-- Entries supplied --
BEGIN

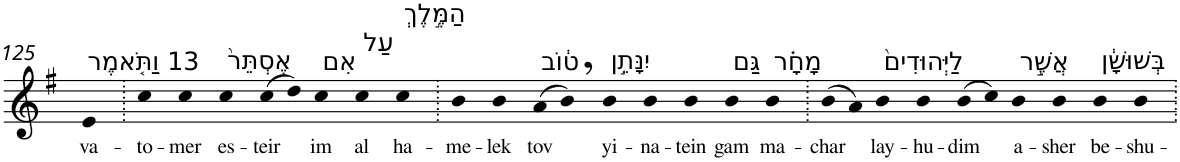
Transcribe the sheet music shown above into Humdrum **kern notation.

**kern	**text
*part1	*part1
*staff1	*staff1
*I"Piano	*
*I'Pno	*
!!LO:PB:g=z
*clefG2	*
*k[f#]	*
*G:	*
=125	=125
!LO:TX:a:t=13 וַתֹּ֤אמֶר	!
!	!LO:LY:b
4e	va-
=126.	=126.
!	!LO:LY:b
4cc	-to-
!	!LO:LY:b
4cc	-mer
!LO:TX:a:t=אֶסְתֵּר֙	!
!	!LO:LY:b
4cc	es-
!	!LO:LY:b
(>8cc	-teir
8dd)	.
!LO:TX:a:t=אִם	!
!	!LO:LY:b
4cc	im
!LO:TX:a:t=עַל	!
!	!LO:LY:b
4cc	al
!LO:TX:a:t=הַמֶּ֣לֶךְ	!
!	!LO:LY:b
4cc	ha-
=127.	=127.
!	!LO:LY:b
4b	-me-
!	!LO:LY:b
4b	-lek
!LO:TX:a:t=ט֔וֹב	!
!	!LO:LY:b
(>8a	tov
8b,)	.
!LO:TX:a:t=יִנָּתֵ֣ן	!
!	!LO:LY:b
4b	yi-
!	!LO:LY:b
4b	-na-
!	!LO:LY:b
4b	-tein
!LO:TX:a:t=גַּם	!
!	!LO:LY:b
4b	gam
!LO:TX:a:t=מָחָ֗ר	!
!	!LO:LY:b
4b	ma-
=128.	=128.
!	!LO:LY:b
(>8b	-char
8a)	.
!LO:TX:a:t=לַיְּהוּדִים֙	!
!	!LO:LY:b
4b	lay-
!	!LO:LY:b
4b	-hu-
!	!LO:LY:b
(>8b	-dim
8cc)	.
!LO:TX:a:t=אֲשֶׁ֣ר	!
!	!LO:LY:b
4b	a-
!	!LO:LY:b
4b	-sher
!LO:TX:a:t=בְּשׁוּשָׁ֔ן	!
!	!LO:LY:b
4b	be-
!	!LO:LY:b
4b	-shu-
=.	=.
*-	*-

END

-- Written instruction --
Rewrite all the data above as a numbered list with one line per item and no blank lines. Leave the picture out.

-- Result of this exercise --
1. Transcribe the sheet music shown above into Humdrum **kern notation.
2. **kern	**text
3. *part1	*part1
4. *staff1	*staff1
5. *I"Piano	*
6. *I'Pno	*
7. !!LO:PB:g=z
8. *clefG2	*
9. *k[f#]	*
10. *G:	*
11. =125	=125
12. !LO:TX:a:t=13 וַתֹּ֤אמֶר	!
13. !	!LO:LY:b
14. 4e	va-
15. =126.	=126.
16. !	!LO:LY:b
17. 4cc	-to-
18. !	!LO:LY:b
19. 4cc	-mer
20. !LO:TX:a:t=אֶסְתֵּר֙	!
21. !	!LO:LY:b
22. 4cc	es-
23. !	!LO:LY:b
24. (>8cc	-teir
25. 8dd)	.
26. !LO:TX:a:t=אִם	!
27. !	!LO:LY:b
28. 4cc	im
29. !LO:TX:a:t=עַל	!
30. !	!LO:LY:b
31. 4cc	al
32. !LO:TX:a:t=הַמֶּ֣לֶךְ	!
33. !	!LO:LY:b
34. 4cc	ha-
35. =127.	=127.
36. !	!LO:LY:b
37. 4b	-me-
38. !	!LO:LY:b
39. 4b	-lek
40. !LO:TX:a:t=ט֔וֹב	!
41. !	!LO:LY:b
42. (>8a	tov
43. 8b,)	.
44. !LO:TX:a:t=יִנָּתֵ֣ן	!
45. !	!LO:LY:b
46. 4b	yi-
47. !	!LO:LY:b
48. 4b	-na-
49. !	!LO:LY:b
50. 4b	-tein
51. !LO:TX:a:t=גַּם	!
52. !	!LO:LY:b
53. 4b	gam
54. !LO:TX:a:t=מָחָ֗ר	!
55. !	!LO:LY:b
56. 4b	ma-
57. =128.	=128.
58. !	!LO:LY:b
59. (>8b	-char
60. 8a)	.
61. !LO:TX:a:t=לַיְּהוּדִים֙	!
62. !	!LO:LY:b
63. 4b	lay-
64. !	!LO:LY:b
65. 4b	-hu-
66. !	!LO:LY:b
67. (>8b	-dim
68. 8cc)	.
69. !LO:TX:a:t=אֲשֶׁ֣ר	!
70. !	!LO:LY:b
71. 4b	a-
72. !	!LO:LY:b
73. 4b	-sher
74. !LO:TX:a:t=בְּשׁוּשָׁ֔ן	!
75. !	!LO:LY:b
76. 4b	be-
77. !	!LO:LY:b
78. 4b	-shu-
79. =.	=.
80. *-	*-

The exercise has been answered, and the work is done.